Once this is accomplished, you will work with the DP in getting the specific lights set up and pointed in the correct directions. The DP normally will have gotten his instructions from the Director and will now work with you. In general, the DP will let you know what lights to bring into the set (or onto the location). You should store any and all lights otherwise not in use neatly near the set and readily accessible.

The DP will have a light meter and it is a good idea for you to have one too. The best type of meter is the incident type, like a Seconic, Weston or best of all, a Spectra. Your meter should be equipped with a non-hemispherical light reader. This will give you the true value of the light falling on the subject from any one given direction. This is what you want to control, how much light is falling on the subject from each given light. The DP will usually be standing on the set near the subject to be filmed and he will have you move the light closer or farther to the subject. When it is right, you are supposed to secure the light at that spot and shining and in that direction.
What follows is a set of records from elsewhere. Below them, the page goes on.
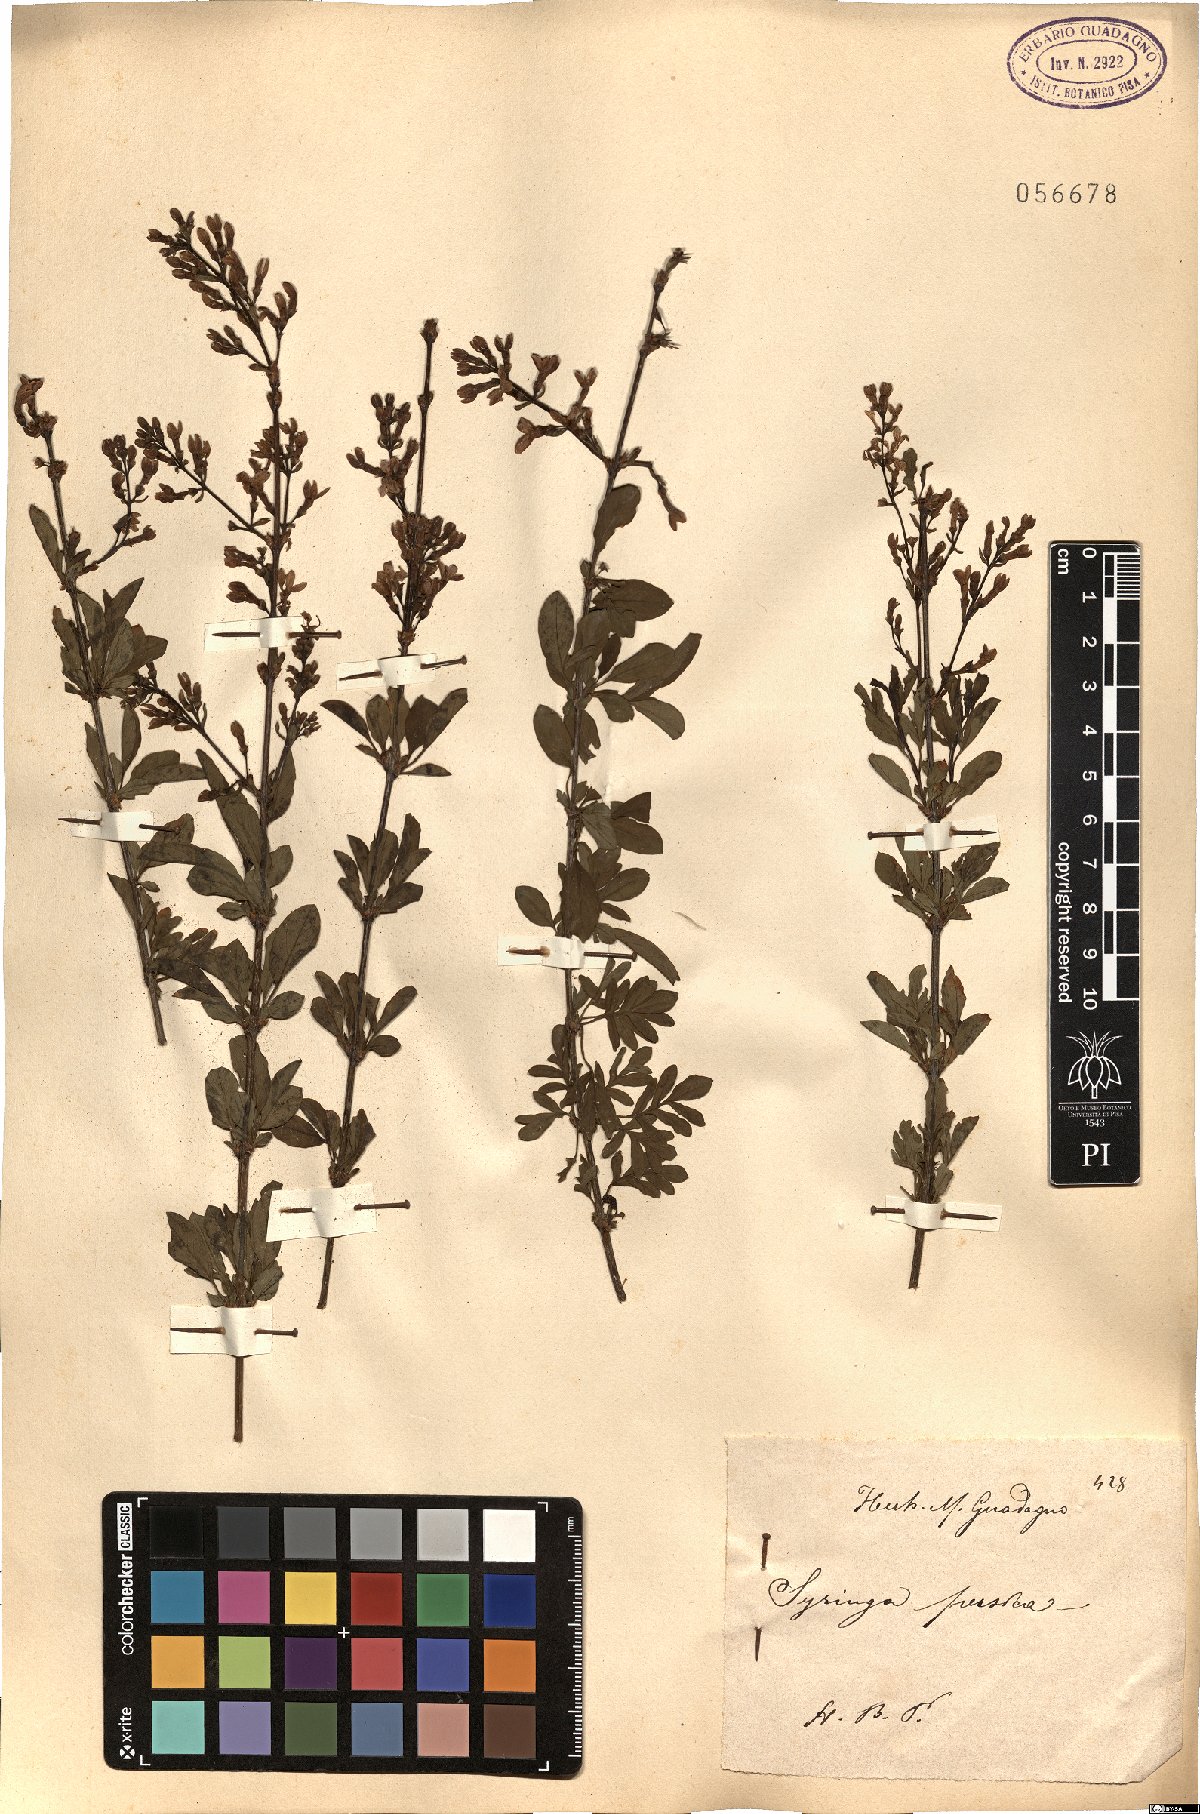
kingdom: Plantae
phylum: Tracheophyta
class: Magnoliopsida
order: Lamiales
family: Oleaceae
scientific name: Oleaceae
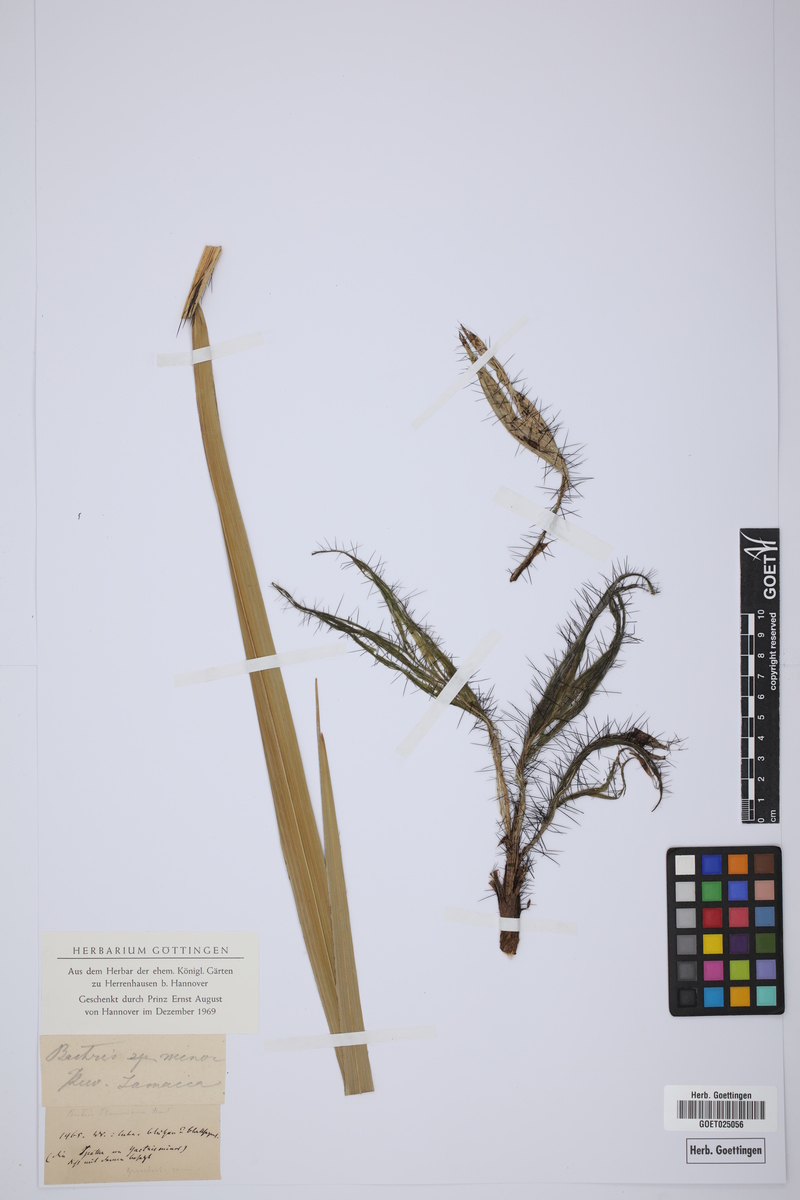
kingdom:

Be prepared for a lot of changing and moving of lights and do not get upset if things have to be done over and over again. Sometimes it is just not possible to predict what the lighting will look like until it is viewed through the camera or a contrast viewer.

Again, and for the third time, you are the righthand man of the DP, so it is very important to keep your attention on him so that when he needs to change something or move something or add something in the way of light, he can do it quickly. When shooting, every second of set-up time is expensive. Your basic product is: LIGHTS THAT ARE QUICKLY BROUGHT TO THE SET AND BEING DIRECTED IN THE PROPER DIRECTIONS PER THE DIRECTOR OF PHOTOGRAPHY'S INSTRUCTIONS.

When your function is done, it is a good idea to stay out of the set area as much as possible--but within eye and ear shot of the DP. Do not answer or take directions from anyone else on the set.

Basic Equipment

1) Pair of heavy gloves
2) Light meter
3) Volt meter
4) Pair of insulated pliers
5) Screwdriver

For more reference see pages 200-201 of Low Budget Features by William O. Brown.